◆ **Exercise details**: Output the line that contains "wall art: none [777,580,824,625]", then every line beneath it through the end of the records, exactly as given and with no other lines.

[Data excerpts]
┄┄┄┄┄┄┄┄┄┄┄┄┄┄┄┄┄┄┄┄

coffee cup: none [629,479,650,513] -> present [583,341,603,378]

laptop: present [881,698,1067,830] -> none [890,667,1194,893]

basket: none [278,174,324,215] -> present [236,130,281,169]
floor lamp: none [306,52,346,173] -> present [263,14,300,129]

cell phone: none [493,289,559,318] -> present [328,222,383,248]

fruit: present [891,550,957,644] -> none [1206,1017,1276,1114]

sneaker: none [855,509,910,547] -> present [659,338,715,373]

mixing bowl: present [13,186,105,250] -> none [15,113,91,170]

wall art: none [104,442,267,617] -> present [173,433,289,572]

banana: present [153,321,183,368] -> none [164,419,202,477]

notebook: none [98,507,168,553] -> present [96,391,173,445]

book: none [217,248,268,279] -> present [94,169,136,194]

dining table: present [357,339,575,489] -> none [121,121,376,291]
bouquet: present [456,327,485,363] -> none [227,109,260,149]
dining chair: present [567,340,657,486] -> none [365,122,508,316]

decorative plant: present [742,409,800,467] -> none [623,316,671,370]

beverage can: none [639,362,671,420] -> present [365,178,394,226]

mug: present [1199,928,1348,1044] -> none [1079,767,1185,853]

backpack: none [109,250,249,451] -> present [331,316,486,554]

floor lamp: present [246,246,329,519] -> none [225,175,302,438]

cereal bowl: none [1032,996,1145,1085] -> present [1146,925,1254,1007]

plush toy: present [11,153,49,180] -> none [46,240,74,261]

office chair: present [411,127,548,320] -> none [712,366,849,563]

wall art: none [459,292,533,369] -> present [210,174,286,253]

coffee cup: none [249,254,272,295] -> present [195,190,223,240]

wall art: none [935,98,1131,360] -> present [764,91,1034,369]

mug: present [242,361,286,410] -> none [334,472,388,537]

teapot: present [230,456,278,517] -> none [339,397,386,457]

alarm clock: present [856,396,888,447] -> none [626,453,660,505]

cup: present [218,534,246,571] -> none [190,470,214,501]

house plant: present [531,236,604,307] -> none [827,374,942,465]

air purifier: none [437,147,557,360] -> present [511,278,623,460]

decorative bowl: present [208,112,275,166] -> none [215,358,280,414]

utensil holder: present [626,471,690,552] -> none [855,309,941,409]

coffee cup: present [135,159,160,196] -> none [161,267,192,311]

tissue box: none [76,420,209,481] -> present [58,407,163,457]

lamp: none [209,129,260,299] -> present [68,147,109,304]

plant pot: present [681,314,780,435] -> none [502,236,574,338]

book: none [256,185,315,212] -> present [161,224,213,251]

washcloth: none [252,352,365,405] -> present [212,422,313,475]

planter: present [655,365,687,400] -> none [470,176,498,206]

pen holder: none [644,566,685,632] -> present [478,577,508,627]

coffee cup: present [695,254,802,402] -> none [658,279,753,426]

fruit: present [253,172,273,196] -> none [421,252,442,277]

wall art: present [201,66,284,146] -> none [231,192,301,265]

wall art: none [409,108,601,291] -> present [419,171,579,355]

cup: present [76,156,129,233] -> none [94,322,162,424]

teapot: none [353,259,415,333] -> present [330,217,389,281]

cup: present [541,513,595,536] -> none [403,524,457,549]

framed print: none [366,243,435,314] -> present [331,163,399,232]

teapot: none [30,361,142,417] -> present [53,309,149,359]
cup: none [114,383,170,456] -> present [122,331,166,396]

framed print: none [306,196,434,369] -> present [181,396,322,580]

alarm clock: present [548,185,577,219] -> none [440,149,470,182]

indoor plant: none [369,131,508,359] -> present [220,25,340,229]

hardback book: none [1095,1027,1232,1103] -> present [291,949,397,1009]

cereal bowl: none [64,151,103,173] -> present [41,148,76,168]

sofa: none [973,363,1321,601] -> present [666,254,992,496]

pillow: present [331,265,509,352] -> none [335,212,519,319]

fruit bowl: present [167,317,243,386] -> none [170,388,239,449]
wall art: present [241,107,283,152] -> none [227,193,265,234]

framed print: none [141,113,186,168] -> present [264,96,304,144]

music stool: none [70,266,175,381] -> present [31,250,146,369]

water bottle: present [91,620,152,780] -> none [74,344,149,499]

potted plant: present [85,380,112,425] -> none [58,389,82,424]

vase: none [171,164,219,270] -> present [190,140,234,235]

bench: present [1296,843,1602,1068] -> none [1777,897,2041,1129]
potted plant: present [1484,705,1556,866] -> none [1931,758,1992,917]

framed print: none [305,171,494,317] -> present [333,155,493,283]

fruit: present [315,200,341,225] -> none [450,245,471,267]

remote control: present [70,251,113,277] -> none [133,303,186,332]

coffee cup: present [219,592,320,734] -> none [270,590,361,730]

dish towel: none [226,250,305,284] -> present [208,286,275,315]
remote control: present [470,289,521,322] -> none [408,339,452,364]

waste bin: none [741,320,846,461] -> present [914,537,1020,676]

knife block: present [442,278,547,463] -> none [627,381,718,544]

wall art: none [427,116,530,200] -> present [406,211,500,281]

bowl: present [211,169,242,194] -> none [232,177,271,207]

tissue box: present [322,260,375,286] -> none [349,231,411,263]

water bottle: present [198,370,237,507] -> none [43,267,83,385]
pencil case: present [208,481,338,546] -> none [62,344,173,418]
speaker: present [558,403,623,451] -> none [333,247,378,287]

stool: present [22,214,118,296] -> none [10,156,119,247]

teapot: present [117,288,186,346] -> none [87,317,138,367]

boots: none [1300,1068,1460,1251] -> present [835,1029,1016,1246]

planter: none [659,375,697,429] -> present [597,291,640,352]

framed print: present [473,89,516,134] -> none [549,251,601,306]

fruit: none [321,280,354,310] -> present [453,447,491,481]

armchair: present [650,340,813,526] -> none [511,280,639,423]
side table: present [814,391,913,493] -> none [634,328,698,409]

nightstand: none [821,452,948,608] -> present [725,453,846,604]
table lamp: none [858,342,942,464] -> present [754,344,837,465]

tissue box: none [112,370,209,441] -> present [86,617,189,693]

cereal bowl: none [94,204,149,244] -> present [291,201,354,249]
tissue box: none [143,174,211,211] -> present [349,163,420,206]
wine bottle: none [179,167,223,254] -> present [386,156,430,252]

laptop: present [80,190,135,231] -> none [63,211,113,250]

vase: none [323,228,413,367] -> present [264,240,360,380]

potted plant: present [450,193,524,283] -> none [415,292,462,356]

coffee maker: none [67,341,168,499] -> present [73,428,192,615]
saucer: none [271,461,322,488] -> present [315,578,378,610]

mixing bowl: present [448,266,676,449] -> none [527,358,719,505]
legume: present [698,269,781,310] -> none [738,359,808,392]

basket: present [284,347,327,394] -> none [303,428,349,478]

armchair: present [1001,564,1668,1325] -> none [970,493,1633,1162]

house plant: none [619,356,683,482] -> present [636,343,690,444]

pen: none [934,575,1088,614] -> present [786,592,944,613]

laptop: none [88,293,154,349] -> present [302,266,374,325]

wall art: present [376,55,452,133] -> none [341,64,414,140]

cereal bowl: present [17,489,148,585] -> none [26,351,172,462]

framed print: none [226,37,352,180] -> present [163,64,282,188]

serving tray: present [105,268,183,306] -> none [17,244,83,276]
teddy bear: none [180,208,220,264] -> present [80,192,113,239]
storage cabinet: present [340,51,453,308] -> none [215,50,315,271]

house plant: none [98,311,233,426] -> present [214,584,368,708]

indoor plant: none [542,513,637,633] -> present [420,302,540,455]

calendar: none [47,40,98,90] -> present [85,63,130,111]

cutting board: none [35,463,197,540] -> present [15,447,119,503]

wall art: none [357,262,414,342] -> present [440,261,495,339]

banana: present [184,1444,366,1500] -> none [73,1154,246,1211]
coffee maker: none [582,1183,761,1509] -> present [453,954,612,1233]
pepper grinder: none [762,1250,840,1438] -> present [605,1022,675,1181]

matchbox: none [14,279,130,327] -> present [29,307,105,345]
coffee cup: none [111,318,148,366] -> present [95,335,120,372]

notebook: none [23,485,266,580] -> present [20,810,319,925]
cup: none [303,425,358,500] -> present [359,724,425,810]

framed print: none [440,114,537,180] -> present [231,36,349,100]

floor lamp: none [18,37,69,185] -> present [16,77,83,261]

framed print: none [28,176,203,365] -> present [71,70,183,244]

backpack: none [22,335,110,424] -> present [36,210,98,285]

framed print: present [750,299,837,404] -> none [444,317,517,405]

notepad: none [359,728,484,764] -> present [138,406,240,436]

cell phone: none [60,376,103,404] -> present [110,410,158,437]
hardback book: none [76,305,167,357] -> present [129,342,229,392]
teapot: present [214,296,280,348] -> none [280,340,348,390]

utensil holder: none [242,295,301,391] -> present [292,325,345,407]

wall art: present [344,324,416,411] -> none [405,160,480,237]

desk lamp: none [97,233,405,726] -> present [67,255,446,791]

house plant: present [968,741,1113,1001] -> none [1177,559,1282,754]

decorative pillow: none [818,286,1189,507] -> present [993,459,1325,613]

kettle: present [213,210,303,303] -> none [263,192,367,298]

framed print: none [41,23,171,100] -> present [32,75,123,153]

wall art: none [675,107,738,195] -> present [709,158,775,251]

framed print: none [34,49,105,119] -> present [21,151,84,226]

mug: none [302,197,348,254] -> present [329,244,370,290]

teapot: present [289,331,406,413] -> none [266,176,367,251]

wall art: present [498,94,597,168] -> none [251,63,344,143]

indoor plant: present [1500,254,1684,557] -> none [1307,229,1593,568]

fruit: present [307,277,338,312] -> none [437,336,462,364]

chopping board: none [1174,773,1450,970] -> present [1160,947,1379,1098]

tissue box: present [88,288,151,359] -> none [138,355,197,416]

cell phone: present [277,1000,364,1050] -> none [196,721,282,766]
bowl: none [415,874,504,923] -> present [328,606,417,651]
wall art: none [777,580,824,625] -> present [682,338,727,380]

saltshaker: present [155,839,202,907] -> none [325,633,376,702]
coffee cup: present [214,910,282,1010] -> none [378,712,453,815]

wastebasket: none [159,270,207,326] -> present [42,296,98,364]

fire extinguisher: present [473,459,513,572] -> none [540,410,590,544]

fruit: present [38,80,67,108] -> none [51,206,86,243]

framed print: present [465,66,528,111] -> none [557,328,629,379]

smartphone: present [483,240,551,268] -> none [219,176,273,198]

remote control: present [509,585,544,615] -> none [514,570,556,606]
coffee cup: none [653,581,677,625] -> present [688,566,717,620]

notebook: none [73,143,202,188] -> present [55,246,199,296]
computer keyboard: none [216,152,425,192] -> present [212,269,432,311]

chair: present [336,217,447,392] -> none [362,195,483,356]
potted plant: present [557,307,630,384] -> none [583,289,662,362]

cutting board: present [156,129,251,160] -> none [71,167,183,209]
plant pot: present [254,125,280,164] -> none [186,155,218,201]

┄┄┄┄┄┄┄┄┄┄┄┄┄┄┄┄┄┄┄┄

◆ **Response**:
wall art: none [777,580,824,625] -> present [682,338,727,380]

saltshaker: present [155,839,202,907] -> none [325,633,376,702]
coffee cup: present [214,910,282,1010] -> none [378,712,453,815]

wastebasket: none [159,270,207,326] -> present [42,296,98,364]

fire extinguisher: present [473,459,513,572] -> none [540,410,590,544]

fruit: present [38,80,67,108] -> none [51,206,86,243]

framed print: present [465,66,528,111] -> none [557,328,629,379]

smartphone: present [483,240,551,268] -> none [219,176,273,198]

remote control: present [509,585,544,615] -> none [514,570,556,606]
coffee cup: none [653,581,677,625] -> present [688,566,717,620]

notebook: none [73,143,202,188] -> present [55,246,199,296]
computer keyboard: none [216,152,425,192] -> present [212,269,432,311]

chair: present [336,217,447,392] -> none [362,195,483,356]
potted plant: present [557,307,630,384] -> none [583,289,662,362]

cutting board: present [156,129,251,160] -> none [71,167,183,209]
plant pot: present [254,125,280,164] -> none [186,155,218,201]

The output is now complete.